Quando são encontrados cistos vivos apenas nas vísceras, as carcaças são destinadas são destinadas ao
tratamento pelo frio (15 dias na câmara de congelamento a –18 oC), sendo as carcaças submetidas a esse
tratamento remuneradas normalmente, sem deságio. Porém, são necessários dois dias para o congelamento de
15 dias de estocagem obrigatória, de maneira que o produto é comercializado com deságio de 20% no valor
do traseiro com osso e de 15% no valor do dianteiro com osso. Para um abate mensal de 12.000 cabeças e um
índice médio de 1,5% de carcaças congeladas, o prejuízo pode chegar a R$ 232.000,00. Quando os cistos são
encontrados na carcaça, ela é destinada a conserva (carne do tipo indústria, imprópria para consumo humano
in natura), apresentando deságio de cerca de 65%.

O uso de fossas higiênicas para evitar que as fezes humanas infectem as pastagens, o tratamento de esgotos e
adequado saneamento básico, para que não se contaminem rios e o combate ao abate clandestino estão entre
as principais medidas de prevenção de caráter sanitário. Além disso, educação sanitária à população e
orientações quanto ao consumo de carne bem cozida também são necessárias para controle da doença.

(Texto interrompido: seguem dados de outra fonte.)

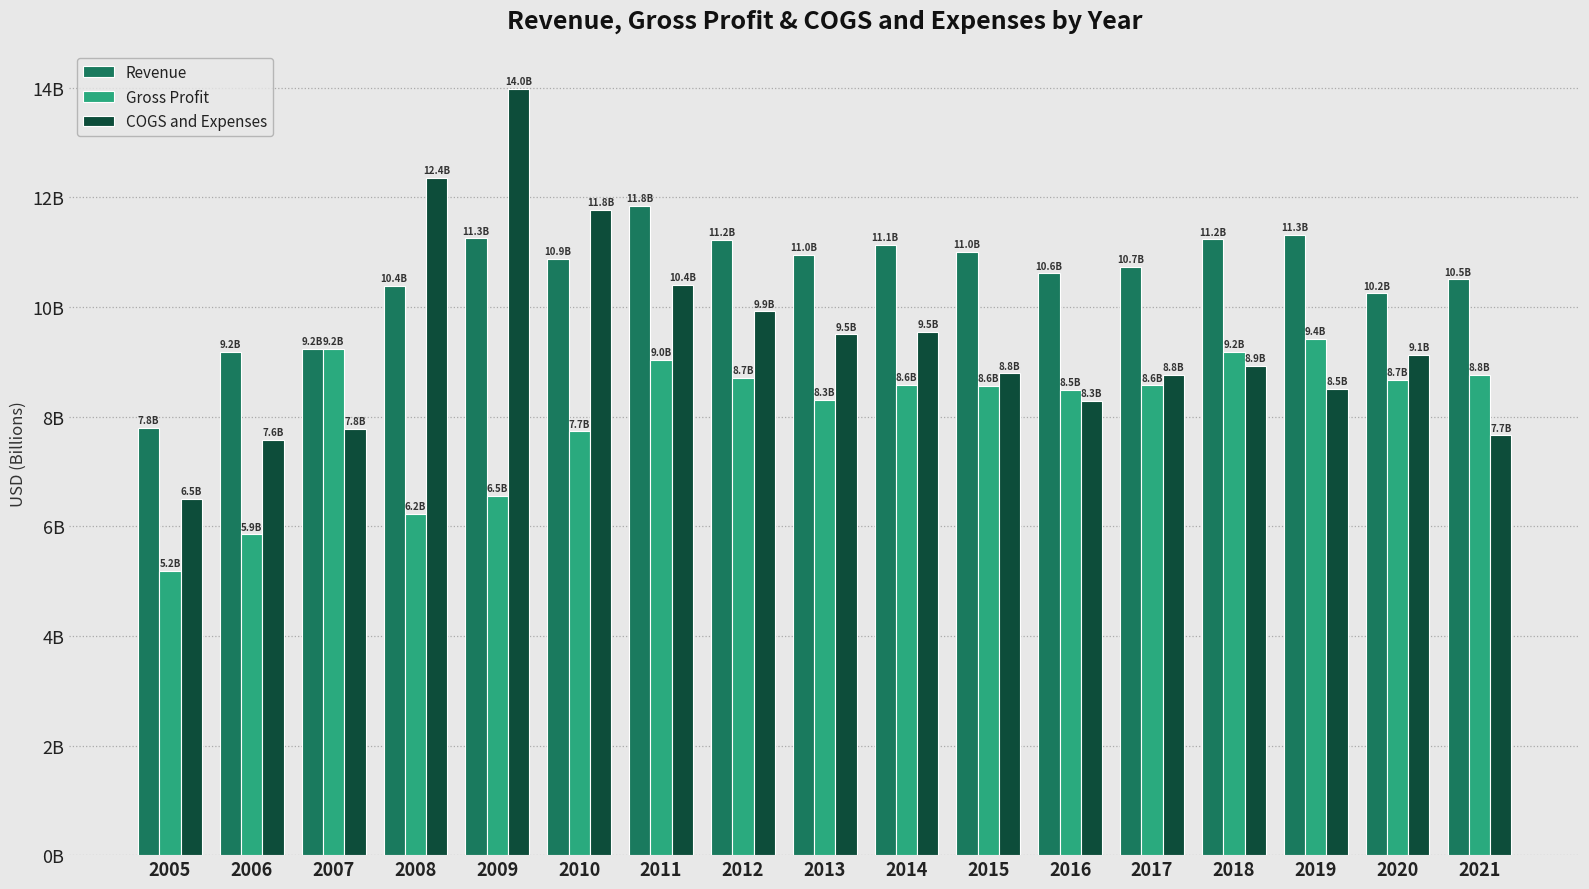

The value of COGS and Expenses at 2018 is 8.9. True or false?

True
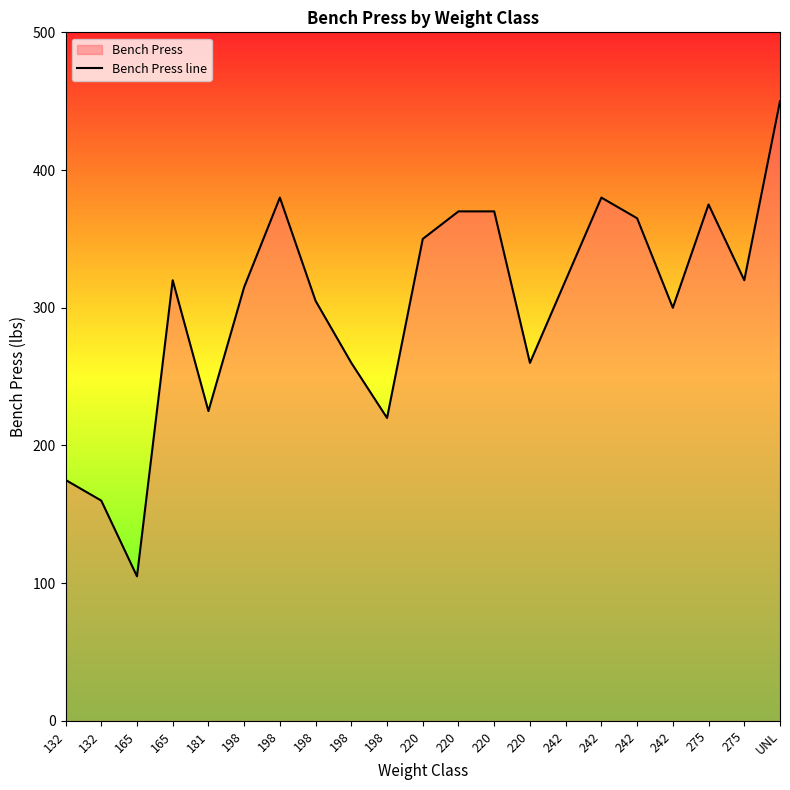

Which category has the highest value across all series?

UNL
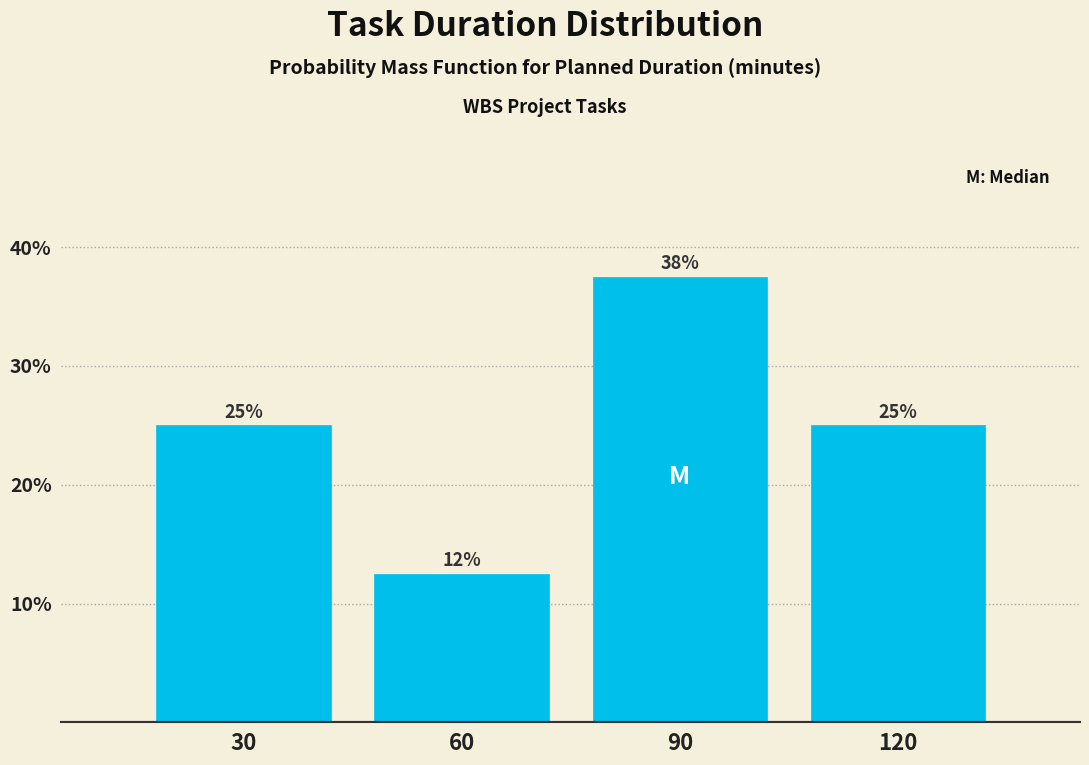

Which has a higher value, 90 or 60?

90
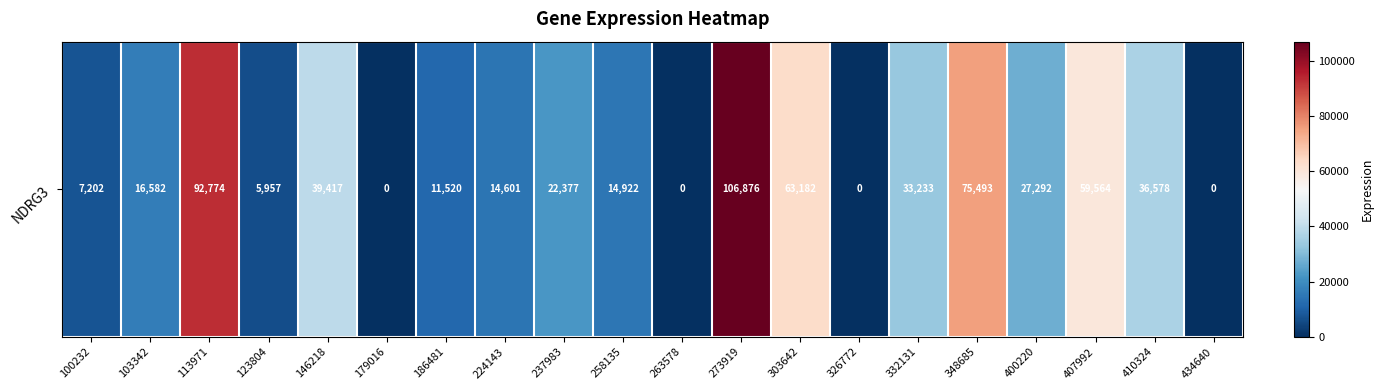

What is the sum of all values?

627570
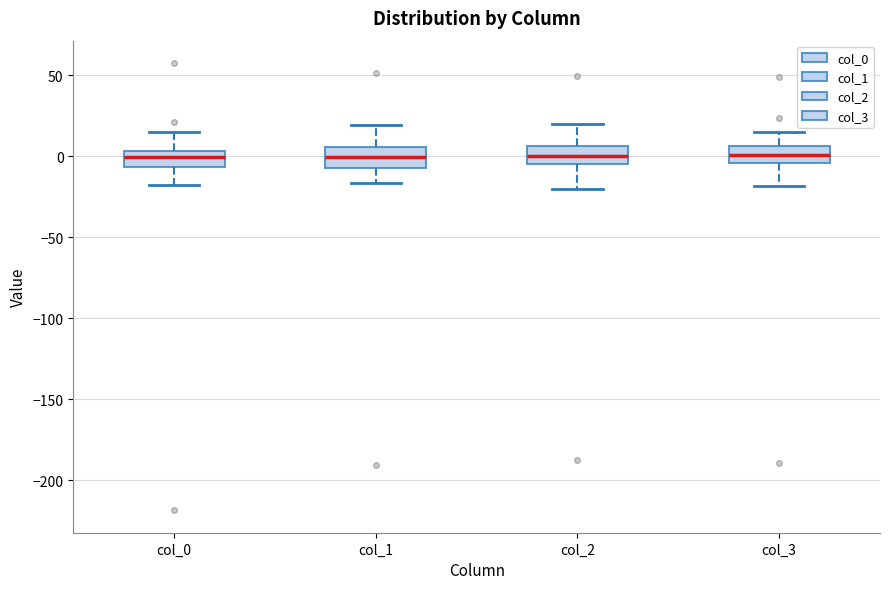

Reading left to right, transcribe this box plot: for each box, give where its median line is, the range the box spans, and where its two whiskers end, as read against the y-axis. The values are not printed on the chart, so give them approximately, as read against the axis.

col_0: median 0, box -5 to 5, whiskers -20 to 15
col_1: median 0, box -10 to 5, whiskers -15 to 20
col_2: median 0, box -5 to 5, whiskers -20 to 20
col_3: median 0, box -5 to 5, whiskers -20 to 15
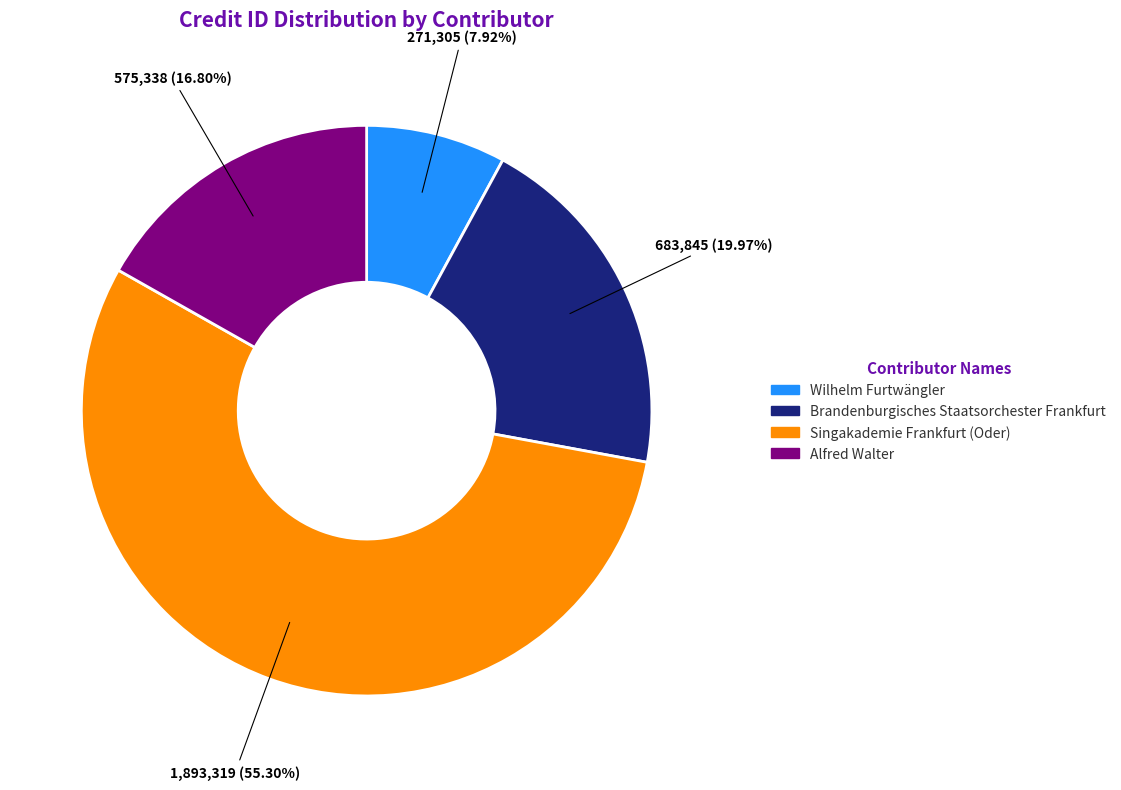

What is the smallest slice in the pie chart?

Wilhelm Furtwängler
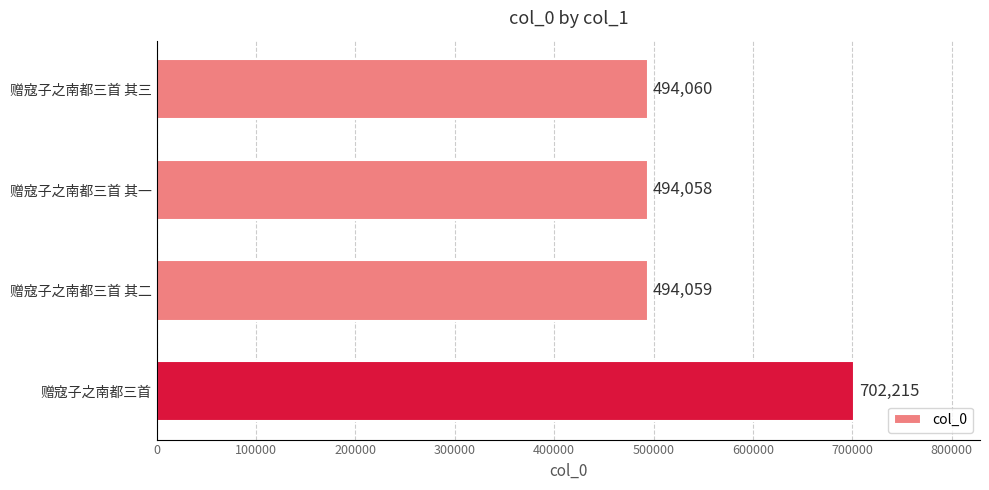

What is the smallest value displayed?

494058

Com relação à saúde pública, fatores econômicos, culturais e religiosos tendem a expor mais ou menos certas
classes sociais à doença. Em humanos, a cisticercose pode trazer danos irreversíveis ao seu hospedeiro, pela
possibilidade de desenvolver manifestações de caráter neurológico, principalmente a neuro-cisticercose, que
é responsável pela morte de 50.000 pessoas por ano em todo o mundo, segundo a Organização Mundial de
Saúde. Além disso, um número bem maior de pessoas sobrevive apresentando grandes complicações ou
seqüelas neurológicas. Dados epidemiológicos têm demonstrado que em pacientes portadores de doenças
psiquiátricas, a prevalência da cisticercose chega a 12,% e que de cada 100.000 pessoas no mundo, 100
apresentam neuro-cisticercose e 30 apresentam cisticercose ocular. Entretanto, os dados epidemiológicos
disponíveis são baseados fundamentalmente no levantamento de casos de serviços especializados de
neurologia, neurocirurgia ou de tomografia computadorizada, não refletindo a verdadeira prevalência
populacional. O diagnóstico da neuro-cisticercose baseia-se na história epidemiológica do paciente, associada
a quadro neurológico de crises convulsivas, cefaléia, síndrome de hipertensão intracraniana e/ou alterações
psiquiátricas. No Brasil, a neuro-cisticercose é endêmica principalmente nos estados de São Paulo, Minas
Gerais, Paraná e Goiás.

Dessa forma, sendo a cisticercose um problema de saúde pública e também responsável por grandes perdas
econômicas, a mesma não pode ser desconsiderada nem pelos órgãos públicos fiscalizadores e nem pela
população.

Principais Referências Bibliográficas

MIRANDA, Z. B. Inspeção de produtos de origem animal. Revista CFMV, n.26, p. 21-26, agosto 2002.

QUEIROZ, R. P. V., SANTOS, W. L. M., BARBOSA, H. V., SOUZA, R. M., SANTOS FILHO, A. M. P. A
importância do diagnóstico da cisticercose bovina. Revista Higiene Alimentar, v.11, n.77, p.12-15, 2000.

Combate à cisticercose ganha novo impulso. Revista DBO Rural, p. 134-136, junho-2000.